What is needed: Give the records below as a numbered list, starting with their first line and going on through the line containing "Javni sektor", with blank lines left out.

(Extracted page text data)
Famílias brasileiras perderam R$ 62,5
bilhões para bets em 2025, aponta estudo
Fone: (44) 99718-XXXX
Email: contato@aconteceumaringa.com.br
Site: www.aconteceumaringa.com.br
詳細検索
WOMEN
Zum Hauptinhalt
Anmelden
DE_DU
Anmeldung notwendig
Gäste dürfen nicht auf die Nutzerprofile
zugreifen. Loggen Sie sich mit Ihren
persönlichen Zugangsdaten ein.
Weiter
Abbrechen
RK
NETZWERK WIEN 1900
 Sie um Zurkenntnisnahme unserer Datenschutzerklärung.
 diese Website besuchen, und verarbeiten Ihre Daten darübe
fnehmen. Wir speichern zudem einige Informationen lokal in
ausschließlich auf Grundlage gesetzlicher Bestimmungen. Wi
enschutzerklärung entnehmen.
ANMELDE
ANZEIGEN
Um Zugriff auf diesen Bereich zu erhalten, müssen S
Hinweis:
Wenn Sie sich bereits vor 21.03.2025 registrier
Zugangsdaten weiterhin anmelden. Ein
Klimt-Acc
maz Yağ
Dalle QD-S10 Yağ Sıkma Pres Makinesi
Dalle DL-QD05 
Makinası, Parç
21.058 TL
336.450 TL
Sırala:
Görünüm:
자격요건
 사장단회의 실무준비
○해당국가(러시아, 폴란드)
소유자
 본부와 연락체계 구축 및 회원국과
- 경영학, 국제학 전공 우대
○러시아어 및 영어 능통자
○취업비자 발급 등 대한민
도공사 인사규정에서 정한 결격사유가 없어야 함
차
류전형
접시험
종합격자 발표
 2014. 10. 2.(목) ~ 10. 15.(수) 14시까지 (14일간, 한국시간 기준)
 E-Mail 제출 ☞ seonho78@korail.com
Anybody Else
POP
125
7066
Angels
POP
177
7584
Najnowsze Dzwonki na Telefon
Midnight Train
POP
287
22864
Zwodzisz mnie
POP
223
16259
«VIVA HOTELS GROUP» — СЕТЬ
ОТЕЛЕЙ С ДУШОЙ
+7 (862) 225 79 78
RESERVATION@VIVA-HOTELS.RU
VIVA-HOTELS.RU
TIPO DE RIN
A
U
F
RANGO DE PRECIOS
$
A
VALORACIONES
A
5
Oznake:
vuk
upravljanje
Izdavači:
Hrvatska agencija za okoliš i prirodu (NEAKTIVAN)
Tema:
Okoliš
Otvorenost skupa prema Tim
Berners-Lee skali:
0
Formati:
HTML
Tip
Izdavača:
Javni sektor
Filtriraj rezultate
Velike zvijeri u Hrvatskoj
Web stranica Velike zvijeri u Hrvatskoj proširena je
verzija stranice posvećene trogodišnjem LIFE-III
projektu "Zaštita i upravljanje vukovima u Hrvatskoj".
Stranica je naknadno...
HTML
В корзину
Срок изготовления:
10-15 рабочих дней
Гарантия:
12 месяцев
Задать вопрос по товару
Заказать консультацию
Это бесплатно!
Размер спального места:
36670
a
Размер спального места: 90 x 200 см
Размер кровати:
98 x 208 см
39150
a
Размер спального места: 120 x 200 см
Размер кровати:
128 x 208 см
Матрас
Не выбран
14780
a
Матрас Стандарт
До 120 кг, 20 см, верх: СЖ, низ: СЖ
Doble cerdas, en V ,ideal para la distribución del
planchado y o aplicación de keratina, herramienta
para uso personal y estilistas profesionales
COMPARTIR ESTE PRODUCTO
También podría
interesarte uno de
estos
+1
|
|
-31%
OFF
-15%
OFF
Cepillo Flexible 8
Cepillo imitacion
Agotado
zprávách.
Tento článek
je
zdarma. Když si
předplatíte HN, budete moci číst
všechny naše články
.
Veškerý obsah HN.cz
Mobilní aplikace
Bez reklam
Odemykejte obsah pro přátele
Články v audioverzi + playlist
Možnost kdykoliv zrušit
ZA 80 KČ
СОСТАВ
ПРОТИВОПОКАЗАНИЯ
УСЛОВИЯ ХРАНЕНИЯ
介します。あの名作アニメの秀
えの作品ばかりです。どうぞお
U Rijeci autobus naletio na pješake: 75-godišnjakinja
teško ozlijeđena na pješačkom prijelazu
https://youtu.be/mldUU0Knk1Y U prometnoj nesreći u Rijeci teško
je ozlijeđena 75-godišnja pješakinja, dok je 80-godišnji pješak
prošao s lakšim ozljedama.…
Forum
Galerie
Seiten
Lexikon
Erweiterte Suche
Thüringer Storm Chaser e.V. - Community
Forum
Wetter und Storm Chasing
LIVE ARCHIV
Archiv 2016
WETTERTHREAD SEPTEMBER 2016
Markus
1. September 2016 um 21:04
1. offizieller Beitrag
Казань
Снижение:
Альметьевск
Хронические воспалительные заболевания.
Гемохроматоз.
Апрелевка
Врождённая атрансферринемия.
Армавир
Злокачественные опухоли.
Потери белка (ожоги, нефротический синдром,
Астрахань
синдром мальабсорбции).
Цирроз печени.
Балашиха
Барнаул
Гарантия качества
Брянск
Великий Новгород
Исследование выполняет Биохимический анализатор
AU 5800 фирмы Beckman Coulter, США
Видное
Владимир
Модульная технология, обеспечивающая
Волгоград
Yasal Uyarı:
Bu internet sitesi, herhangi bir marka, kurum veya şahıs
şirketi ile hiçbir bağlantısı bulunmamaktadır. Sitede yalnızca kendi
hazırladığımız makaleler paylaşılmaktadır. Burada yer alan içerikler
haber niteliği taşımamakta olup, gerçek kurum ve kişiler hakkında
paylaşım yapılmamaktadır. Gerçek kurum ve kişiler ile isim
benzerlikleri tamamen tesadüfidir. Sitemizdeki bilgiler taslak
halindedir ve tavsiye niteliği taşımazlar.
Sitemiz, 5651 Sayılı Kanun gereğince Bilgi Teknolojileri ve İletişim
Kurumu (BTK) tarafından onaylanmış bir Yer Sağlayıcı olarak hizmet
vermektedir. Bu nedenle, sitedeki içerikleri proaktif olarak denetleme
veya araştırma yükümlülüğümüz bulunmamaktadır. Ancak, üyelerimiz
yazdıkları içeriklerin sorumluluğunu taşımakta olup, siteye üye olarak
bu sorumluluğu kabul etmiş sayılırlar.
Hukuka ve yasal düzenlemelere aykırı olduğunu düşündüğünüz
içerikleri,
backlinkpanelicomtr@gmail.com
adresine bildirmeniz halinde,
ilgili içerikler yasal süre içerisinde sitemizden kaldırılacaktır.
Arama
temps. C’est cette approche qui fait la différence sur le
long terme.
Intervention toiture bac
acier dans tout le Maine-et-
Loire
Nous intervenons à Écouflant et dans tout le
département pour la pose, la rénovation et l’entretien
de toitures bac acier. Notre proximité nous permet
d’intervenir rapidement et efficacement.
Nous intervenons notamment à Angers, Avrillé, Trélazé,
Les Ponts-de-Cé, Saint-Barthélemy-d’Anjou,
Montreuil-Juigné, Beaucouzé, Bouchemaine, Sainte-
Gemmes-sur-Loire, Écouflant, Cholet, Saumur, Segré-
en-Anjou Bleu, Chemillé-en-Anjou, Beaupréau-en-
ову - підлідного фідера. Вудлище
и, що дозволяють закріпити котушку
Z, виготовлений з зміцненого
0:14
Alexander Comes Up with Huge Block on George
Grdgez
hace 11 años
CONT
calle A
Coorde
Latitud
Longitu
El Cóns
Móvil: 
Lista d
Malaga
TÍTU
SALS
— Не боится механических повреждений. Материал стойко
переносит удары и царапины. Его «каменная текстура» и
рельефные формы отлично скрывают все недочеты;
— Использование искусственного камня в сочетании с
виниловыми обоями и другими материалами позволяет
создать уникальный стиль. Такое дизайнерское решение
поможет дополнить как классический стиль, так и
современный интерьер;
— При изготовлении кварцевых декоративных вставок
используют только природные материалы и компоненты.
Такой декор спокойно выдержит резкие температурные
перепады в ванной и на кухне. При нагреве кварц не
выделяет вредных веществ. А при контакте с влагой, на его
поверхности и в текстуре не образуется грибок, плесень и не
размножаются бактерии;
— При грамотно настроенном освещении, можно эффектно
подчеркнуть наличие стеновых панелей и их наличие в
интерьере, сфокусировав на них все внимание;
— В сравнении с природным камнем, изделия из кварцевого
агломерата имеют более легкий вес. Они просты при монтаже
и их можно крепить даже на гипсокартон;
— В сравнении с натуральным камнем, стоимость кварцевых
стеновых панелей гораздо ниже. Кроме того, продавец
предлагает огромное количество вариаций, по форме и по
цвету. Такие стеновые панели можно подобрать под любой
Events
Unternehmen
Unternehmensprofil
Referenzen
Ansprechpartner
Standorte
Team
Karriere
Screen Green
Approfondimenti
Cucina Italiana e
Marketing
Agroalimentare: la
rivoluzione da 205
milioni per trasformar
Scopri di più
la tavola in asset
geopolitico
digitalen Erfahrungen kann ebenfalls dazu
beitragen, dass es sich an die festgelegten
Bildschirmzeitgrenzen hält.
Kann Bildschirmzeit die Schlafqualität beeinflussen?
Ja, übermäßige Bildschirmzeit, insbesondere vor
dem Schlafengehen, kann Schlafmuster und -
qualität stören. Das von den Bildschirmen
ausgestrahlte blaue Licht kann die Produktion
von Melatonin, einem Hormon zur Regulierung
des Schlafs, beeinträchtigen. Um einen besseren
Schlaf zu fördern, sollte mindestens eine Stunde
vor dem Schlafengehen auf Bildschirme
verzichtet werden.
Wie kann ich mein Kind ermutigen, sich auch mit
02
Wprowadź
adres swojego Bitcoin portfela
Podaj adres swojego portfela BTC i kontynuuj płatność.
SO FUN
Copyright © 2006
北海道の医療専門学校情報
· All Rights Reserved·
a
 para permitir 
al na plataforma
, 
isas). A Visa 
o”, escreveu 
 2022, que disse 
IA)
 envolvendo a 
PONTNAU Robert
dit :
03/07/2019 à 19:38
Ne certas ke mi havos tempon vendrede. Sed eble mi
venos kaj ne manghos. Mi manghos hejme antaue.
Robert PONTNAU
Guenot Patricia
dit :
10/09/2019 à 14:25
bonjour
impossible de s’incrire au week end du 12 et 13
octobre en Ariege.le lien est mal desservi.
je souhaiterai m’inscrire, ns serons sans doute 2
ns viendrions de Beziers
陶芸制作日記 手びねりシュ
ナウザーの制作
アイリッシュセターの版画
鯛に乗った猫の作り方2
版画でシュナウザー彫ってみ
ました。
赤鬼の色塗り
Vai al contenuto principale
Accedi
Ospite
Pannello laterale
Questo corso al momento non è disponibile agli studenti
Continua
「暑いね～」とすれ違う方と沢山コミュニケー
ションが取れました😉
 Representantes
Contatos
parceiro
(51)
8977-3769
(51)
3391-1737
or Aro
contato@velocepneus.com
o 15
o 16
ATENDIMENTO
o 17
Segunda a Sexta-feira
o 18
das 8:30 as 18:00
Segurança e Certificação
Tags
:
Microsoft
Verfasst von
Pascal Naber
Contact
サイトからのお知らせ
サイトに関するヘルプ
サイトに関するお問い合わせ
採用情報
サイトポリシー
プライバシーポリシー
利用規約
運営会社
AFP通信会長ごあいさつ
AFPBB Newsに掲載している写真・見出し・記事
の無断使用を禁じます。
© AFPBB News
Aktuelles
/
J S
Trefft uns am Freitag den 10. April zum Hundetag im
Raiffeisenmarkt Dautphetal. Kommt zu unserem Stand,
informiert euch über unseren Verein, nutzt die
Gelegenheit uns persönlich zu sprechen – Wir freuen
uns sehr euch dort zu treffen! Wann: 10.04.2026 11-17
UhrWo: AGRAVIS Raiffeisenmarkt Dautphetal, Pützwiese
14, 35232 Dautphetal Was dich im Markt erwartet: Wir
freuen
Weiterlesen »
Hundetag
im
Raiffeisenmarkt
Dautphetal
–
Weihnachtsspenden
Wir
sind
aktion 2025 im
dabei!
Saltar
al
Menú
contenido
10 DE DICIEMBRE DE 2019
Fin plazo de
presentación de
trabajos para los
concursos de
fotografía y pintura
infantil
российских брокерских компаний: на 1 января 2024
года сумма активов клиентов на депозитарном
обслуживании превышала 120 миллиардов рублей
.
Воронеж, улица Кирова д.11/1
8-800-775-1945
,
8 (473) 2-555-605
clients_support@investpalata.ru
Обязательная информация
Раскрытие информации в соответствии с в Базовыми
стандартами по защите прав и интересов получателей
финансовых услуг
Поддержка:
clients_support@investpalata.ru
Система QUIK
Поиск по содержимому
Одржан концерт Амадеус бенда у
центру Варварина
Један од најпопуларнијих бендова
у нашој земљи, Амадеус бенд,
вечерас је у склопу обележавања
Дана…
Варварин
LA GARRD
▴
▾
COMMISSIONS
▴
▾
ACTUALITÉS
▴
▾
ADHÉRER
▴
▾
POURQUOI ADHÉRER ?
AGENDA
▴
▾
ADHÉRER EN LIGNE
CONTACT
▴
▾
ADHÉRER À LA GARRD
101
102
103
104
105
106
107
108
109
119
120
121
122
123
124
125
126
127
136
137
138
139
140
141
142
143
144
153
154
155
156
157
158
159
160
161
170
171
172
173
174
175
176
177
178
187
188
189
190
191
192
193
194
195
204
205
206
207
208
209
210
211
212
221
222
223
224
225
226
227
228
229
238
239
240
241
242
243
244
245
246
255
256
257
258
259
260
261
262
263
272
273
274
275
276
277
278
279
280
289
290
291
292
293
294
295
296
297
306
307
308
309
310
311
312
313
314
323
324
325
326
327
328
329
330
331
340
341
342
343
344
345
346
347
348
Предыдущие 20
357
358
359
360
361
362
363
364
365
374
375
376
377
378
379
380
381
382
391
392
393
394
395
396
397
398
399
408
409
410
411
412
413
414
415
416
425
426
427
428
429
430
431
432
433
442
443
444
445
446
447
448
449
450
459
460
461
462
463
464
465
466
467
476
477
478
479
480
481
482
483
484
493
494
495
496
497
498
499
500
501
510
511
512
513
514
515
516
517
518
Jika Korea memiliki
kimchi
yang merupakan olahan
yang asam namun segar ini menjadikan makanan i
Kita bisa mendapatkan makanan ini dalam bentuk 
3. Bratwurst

Response below:
1. Famílias brasileiras perderam R$ 62,5
2. bilhões para bets em 2025, aponta estudo
3. Fone: (44) 99718-XXXX
4. Email: contato@aconteceumaringa.com.br
5. Site: www.aconteceumaringa.com.br
6. 詳細検索
7. WOMEN
8. Zum Hauptinhalt
9. Anmelden
10. DE_DU
11. Anmeldung notwendig
12. Gäste dürfen nicht auf die Nutzerprofile
13. zugreifen. Loggen Sie sich mit Ihren
14. persönlichen Zugangsdaten ein.
15. Weiter
16. Abbrechen
17. RK
18. NETZWERK WIEN 1900
19.  Sie um Zurkenntnisnahme unserer Datenschutzerklärung.
20.  diese Website besuchen, und verarbeiten Ihre Daten darübe
21. fnehmen. Wir speichern zudem einige Informationen lokal in
22. ausschließlich auf Grundlage gesetzlicher Bestimmungen. Wi
23. enschutzerklärung entnehmen.
24. ANMELDE
25. ANZEIGEN
26. Um Zugriff auf diesen Bereich zu erhalten, müssen S
27. Hinweis:
28. Wenn Sie sich bereits vor 21.03.2025 registrier
29. Zugangsdaten weiterhin anmelden. Ein
30. Klimt-Acc
31. maz Yağ
32. Dalle QD-S10 Yağ Sıkma Pres Makinesi
33. Dalle DL-QD05 
34. Makinası, Parç
35. 21.058 TL
36. 336.450 TL
37. Sırala:
38. Görünüm:
39. 자격요건
40.  사장단회의 실무준비
41. ○해당국가(러시아, 폴란드)
42. 소유자
43.  본부와 연락체계 구축 및 회원국과
44. - 경영학, 국제학 전공 우대
45. ○러시아어 및 영어 능통자
46. ○취업비자 발급 등 대한민
47. 도공사 인사규정에서 정한 결격사유가 없어야 함
48. 차
49. 류전형
50. 접시험
51. 종합격자 발표
52.  2014. 10. 2.(목) ~ 10. 15.(수) 14시까지 (14일간, 한국시간 기준)
53.  E-Mail 제출 ☞ seonho78@korail.com
54. Anybody Else
55. POP
56. 125
57. 7066
58. Angels
59. POP
60. 177
61. 7584
62. Najnowsze Dzwonki na Telefon
63. Midnight Train
64. POP
65. 287
66. 22864
67. Zwodzisz mnie
68. POP
69. 223
70. 16259
71. «VIVA HOTELS GROUP» — СЕТЬ
72. ОТЕЛЕЙ С ДУШОЙ
73. +7 (862) 225 79 78
74. RESERVATION@VIVA-HOTELS.RU
75. VIVA-HOTELS.RU
76. TIPO DE RIN
77. A
78. U
79. F
80. RANGO DE PRECIOS
81. $
82. A
83. VALORACIONES
84. A
85. 5
86. Oznake:
87. vuk
88. upravljanje
89. Izdavači:
90. Hrvatska agencija za okoliš i prirodu (NEAKTIVAN)
91. Tema:
92. Okoliš
93. Otvorenost skupa prema Tim
94. Berners-Lee skali:
95. 0
96. Formati:
97. HTML
98. Tip
99. Izdavača:
100. Javni sektor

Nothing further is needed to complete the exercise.